BEGIN

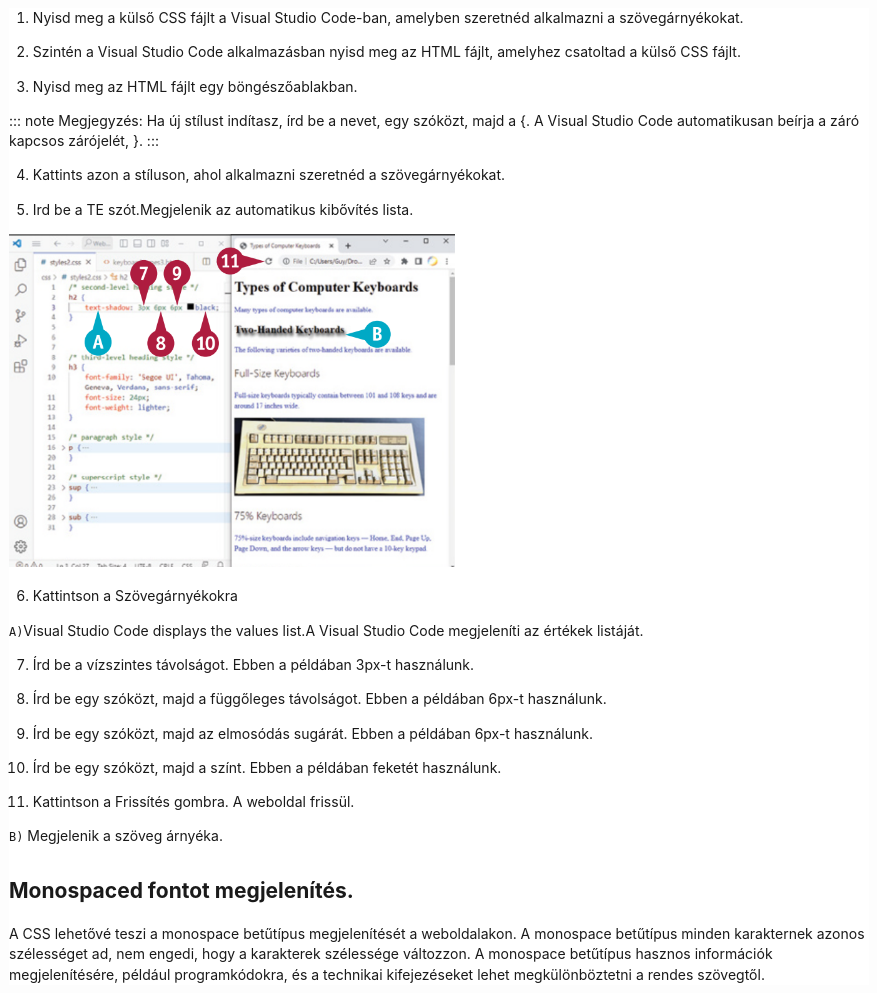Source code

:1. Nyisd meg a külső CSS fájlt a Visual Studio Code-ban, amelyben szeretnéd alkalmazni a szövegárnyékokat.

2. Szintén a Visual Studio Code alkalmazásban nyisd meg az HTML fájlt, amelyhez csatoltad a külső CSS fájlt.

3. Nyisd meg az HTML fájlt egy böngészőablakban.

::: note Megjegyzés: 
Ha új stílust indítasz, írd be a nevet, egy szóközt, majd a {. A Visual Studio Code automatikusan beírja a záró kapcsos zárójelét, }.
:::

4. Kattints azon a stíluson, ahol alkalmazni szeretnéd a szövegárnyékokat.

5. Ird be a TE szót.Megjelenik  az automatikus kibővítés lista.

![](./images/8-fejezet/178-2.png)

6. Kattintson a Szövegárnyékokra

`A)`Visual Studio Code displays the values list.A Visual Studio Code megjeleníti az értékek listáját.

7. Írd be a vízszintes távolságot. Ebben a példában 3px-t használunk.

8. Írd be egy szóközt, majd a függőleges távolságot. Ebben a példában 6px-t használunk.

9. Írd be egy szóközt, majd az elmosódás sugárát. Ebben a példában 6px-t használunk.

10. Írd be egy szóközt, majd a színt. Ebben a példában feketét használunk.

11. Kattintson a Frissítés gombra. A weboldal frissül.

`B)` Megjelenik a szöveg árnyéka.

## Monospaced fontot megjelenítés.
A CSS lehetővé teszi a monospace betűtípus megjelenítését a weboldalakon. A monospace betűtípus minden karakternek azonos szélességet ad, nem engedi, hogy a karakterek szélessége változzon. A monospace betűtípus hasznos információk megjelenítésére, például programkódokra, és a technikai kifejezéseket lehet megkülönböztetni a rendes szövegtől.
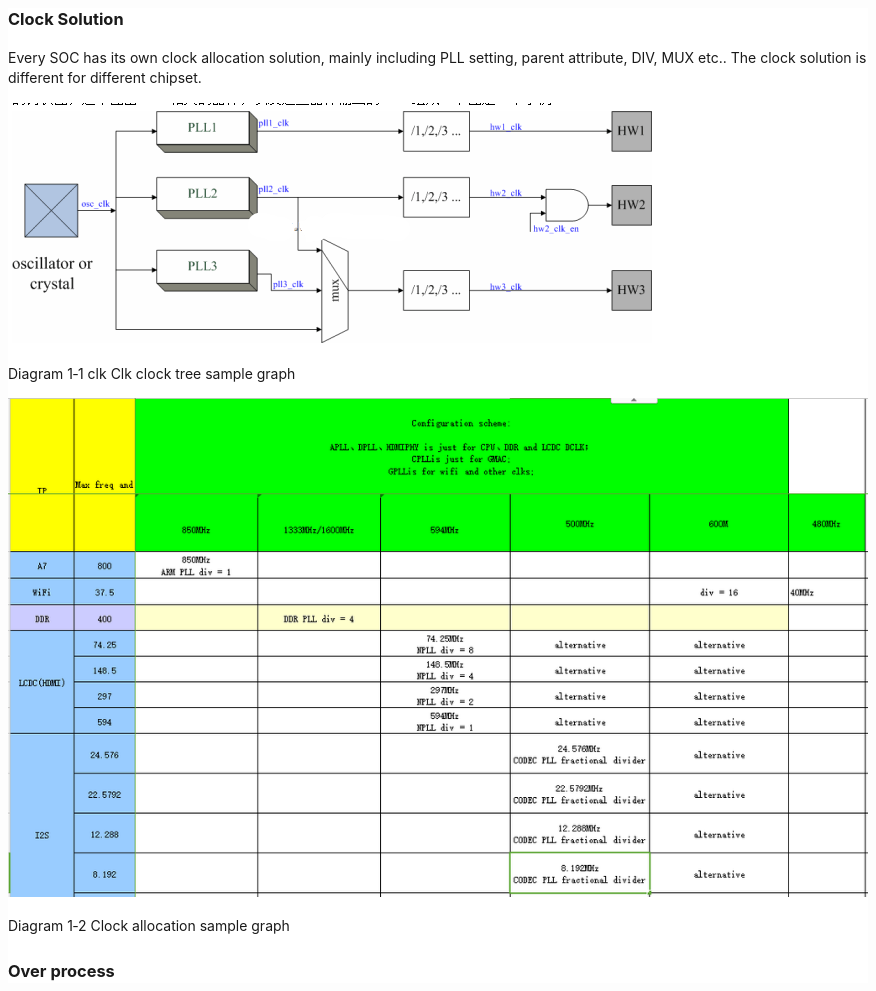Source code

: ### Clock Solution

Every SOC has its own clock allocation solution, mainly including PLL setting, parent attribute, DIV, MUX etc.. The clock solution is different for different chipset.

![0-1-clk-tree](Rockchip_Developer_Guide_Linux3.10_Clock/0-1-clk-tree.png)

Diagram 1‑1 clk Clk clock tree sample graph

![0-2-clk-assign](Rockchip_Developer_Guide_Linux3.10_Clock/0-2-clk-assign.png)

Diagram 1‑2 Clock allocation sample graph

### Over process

END

> [Exercise brief] The answer is to be the lines of the listing from the first through the one with "6. Kattintson a Szövegárnyékokra", reproduced exactly, without any pictures.

> [Task response]
Source code

:1. Nyisd meg a külső CSS fájlt a Visual Studio Code-ban, amelyben szeretnéd alkalmazni a szövegárnyékokat.

2. Szintén a Visual Studio Code alkalmazásban nyisd meg az HTML fájlt, amelyhez csatoltad a külső CSS fájlt.

3. Nyisd meg az HTML fájlt egy böngészőablakban.

::: note Megjegyzés: 
Ha új stílust indítasz, írd be a nevet, egy szóközt, majd a {. A Visual Studio Code automatikusan beírja a záró kapcsos zárójelét, }.
:::

4. Kattints azon a stíluson, ahol alkalmazni szeretnéd a szövegárnyékokat.

5. Ird be a TE szót.Megjelenik  az automatikus kibővítés lista.

![](./images/8-fejezet/178-2.png)

6. Kattintson a Szövegárnyékokra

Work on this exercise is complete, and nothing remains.